Metric | Different approaches | |||||||||
---|---|---|---|---|---|---|---|---|---|---|
Phar-LSTM | NPG | NOG | NOAF | NIG | NIAF | NFG | NFAF | CIFG | P | |
Variance2011 | 0.2219 | 0.5625 | 0.1283 | 12.7918 | 0.4409 | 0.1380 | 0.3634 | 0.1752 | 0.3967 | 0.6529 |
Standard deviation2011 | 2.8032 | 5.6749 | 1.6493 | 150.108 | 4.1166 | 1.2839 | 3.4471 | 2.1577 | 4.5873 | 6.3908 |
Variance2013 | 0.0222 | 0.03979 | 0.0146 | 4.1293 | 0.0631 | 0.0164 | 0.0364 | 0.0193 | 0.0413 | 0.1695 |
Standard deviation2013 | 1.3934 | 2.7890 | 0.7589 | 48.3608 | 3.8259 | 0.7765 | 1.8223 | 0.8131 | 2.4978 | 3.6656 |
Conclusions and Future Work
In this study, we proposed a pharmacological representation-based LSTM network to extract DDIs from the biomedical literature. Different from previous studies, we adopted a new embedding strategy, in which the documents were represented as a sequence of word embeddings and target drug relative information embeddings, called pharmacological representations. An LSTM-based multi-task learning scheme was introduced to extract features of the pharmacological representations from two related DDI extraction tasks (i.e., the coarse-grained task and fine-grained task). Experimental results showed that our scheme outperformed other state-of-the-art methods on both DDIExtraction 2011 (the coarse-grained task) and DDIExtraction 2013 (the fine-grained task).
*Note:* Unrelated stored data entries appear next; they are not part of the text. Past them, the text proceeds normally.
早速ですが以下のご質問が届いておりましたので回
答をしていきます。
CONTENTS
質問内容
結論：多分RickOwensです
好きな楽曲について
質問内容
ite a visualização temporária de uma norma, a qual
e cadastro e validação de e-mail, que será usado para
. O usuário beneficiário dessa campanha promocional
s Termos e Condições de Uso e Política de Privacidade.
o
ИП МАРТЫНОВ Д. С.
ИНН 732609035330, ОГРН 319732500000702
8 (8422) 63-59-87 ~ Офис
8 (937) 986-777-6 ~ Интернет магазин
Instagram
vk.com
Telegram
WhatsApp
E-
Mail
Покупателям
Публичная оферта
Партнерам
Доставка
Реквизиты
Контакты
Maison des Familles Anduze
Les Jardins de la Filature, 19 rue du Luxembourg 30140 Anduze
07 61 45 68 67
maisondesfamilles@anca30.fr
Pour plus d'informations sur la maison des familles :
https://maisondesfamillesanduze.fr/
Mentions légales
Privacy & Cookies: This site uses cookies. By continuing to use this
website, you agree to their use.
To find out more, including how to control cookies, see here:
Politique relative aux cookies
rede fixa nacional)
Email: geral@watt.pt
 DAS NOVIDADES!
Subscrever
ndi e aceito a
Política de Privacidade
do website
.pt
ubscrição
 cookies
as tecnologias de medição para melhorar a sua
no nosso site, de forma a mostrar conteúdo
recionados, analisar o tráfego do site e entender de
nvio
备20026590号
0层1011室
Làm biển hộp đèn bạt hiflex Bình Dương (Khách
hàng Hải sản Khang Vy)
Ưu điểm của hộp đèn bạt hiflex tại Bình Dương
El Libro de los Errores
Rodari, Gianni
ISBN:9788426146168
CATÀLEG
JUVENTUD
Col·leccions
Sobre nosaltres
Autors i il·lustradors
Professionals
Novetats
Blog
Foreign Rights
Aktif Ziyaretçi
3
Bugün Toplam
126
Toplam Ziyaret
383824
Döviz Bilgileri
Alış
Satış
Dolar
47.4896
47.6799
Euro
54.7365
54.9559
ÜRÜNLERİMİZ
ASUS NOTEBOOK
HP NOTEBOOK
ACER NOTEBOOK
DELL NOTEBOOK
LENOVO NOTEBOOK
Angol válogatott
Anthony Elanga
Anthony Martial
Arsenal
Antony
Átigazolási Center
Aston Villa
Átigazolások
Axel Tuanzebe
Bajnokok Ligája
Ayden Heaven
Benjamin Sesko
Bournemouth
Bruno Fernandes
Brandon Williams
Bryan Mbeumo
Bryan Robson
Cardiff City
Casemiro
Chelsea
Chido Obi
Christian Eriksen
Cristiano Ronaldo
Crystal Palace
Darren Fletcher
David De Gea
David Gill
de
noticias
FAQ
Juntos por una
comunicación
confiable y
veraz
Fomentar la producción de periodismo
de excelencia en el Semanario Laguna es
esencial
The scalability, consistency, and reproducibility of our scheme were evaluated on both datasets, and the results demonstrated the relatively superior performance of our method in these aspects.
In our forthcoming work, we will address the existing issues to enhance the prediction of DDI events. First, we will extend our method to other biomedical relative extraction tasks, such as protein–protein interaction extraction and chemical–disease interaction extraction. Second, there are insufficient interactions for certain events, and we will explore data augmentation techniques to expand the event dataset.